Text extracted from each page:
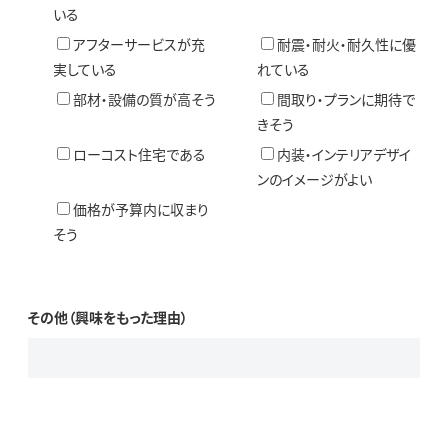
いる
アフターサービスが充
耐震・耐火・耐久性に優
実している
れている
部材・設備の質が高そう
間取り・プランに期待で
きそう
ローコスト住宅である
内装・インテリアデザイ
ンのイメージがよい
価格が予算内に収まり
そう
その他（興味をもった理由）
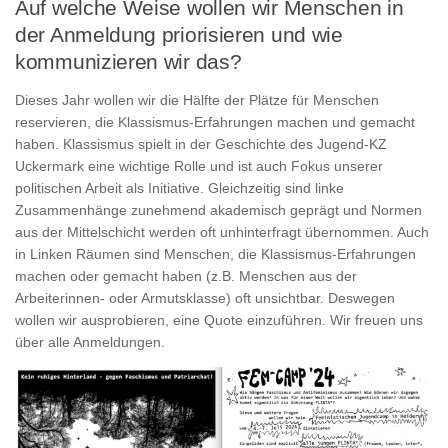
Auf welche Weise wollen wir Menschen in
der Anmeldung priorisieren und wie
kommunizieren wir das?
Dieses Jahr wollen wir die Hälfte der Plätze für Menschen
reservieren, die Klassismus-Erfahrungen machen und gemacht
haben. Klassismus spielt in der Geschichte des Jugend-KZ
Uckermark eine wichtige Rolle und ist auch Fokus unserer
politischen Arbeit als Initiative. Gleichzeitig sind linke
Zusammenhänge zunehmend akademisch geprägt und Normen
aus der Mittelschicht werden oft unhinterfragt übernommen. Auch
in Linken Räumen sind Menschen, die Klassismus-Erfahrungen
machen oder gemacht haben (z.B. Menschen aus der
Arbeiterinnen- oder Armutsklasse) oft unsichtbar. Deswegen
wollen wir ausprobieren, eine Quote einzuführen. Wir freuen uns
über alle Anmeldungen.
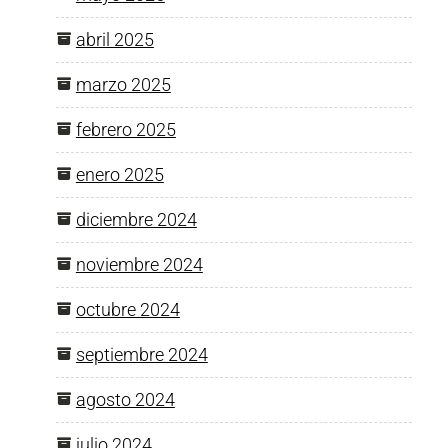
abril 2025
marzo 2025
febrero 2025
enero 2025
diciembre 2024
noviembre 2024
octubre 2024
septiembre 2024
agosto 2024
julio 2024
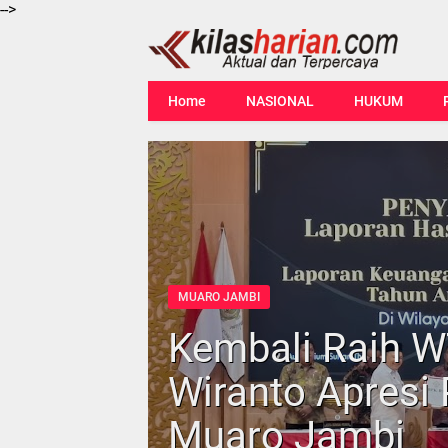
-->
Home
NASIONAL
HUKUM
MUARO JAMBI
Kembali Raih W
Wiranto Apresi
Muaro Jambi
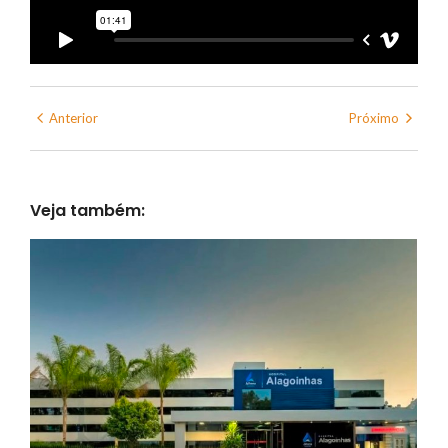
Anterior
Próximo
Veja também:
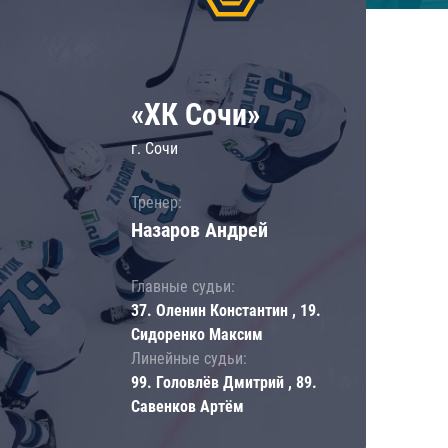
«ХК Сочи»
г. Сочи
Тренер:
Назаров Андрей
Главные судьи:
37. Оленин Константин , 19.
Сидоренко Максим
Линейные судьи:
99. Головлёв Дмитрий , 89.
Савенков Артём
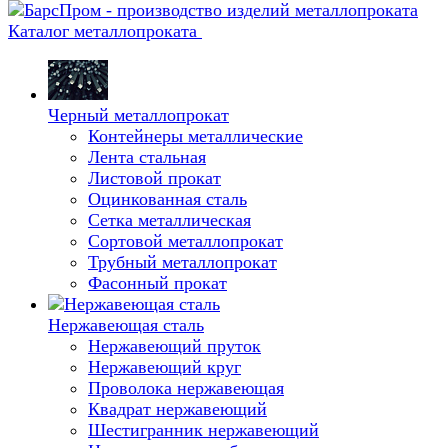
Каталог металлопроката
Черный металлопрокат
Контейнеры металлические
Лента стальная
Листовой прокат
Оцинкованная сталь
Сетка металлическая
Сортовой металлопрокат
Трубный металлопрокат
Фасонный прокат
Нержавеющая сталь
Нержавеющий пруток
Нержавеющий круг
Проволока нержавеющая
Квадрат нержавеющий
Шестигранник нержавеющий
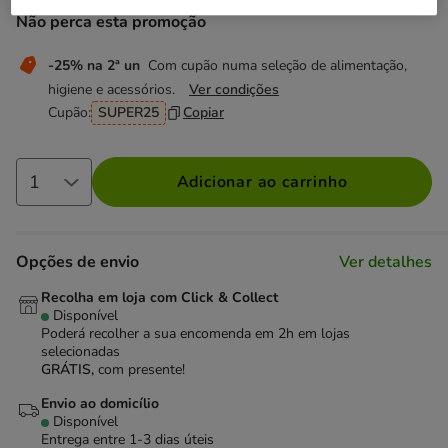
Não perca esta promoção
-25% na 2ª un
Com cupão numa seleção de alimentação,
higiene e acessórios.
Ver condições
Cupão:
SUPER25
Copiar
Adicionar ao carrinho
Opções de envio
Ver detalhes
Recolha em loja com Click & Collect
Disponível
Poderá recolher a sua encomenda em 2h em lojas
selecionadas
GRÁTIS,
com presente!
Envio ao domicílio
Disponível
Entrega entre
1-3 dias úteis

→ What the task asks: Could you gather every line in the items above that contains the word "machen"? Case matters, so count only lines where the capitalization matches.

→ Written solution:
reservieren, die Klassismus-Erfahrungen machen und gemacht
machen oder gemacht haben (z.B. Menschen aus der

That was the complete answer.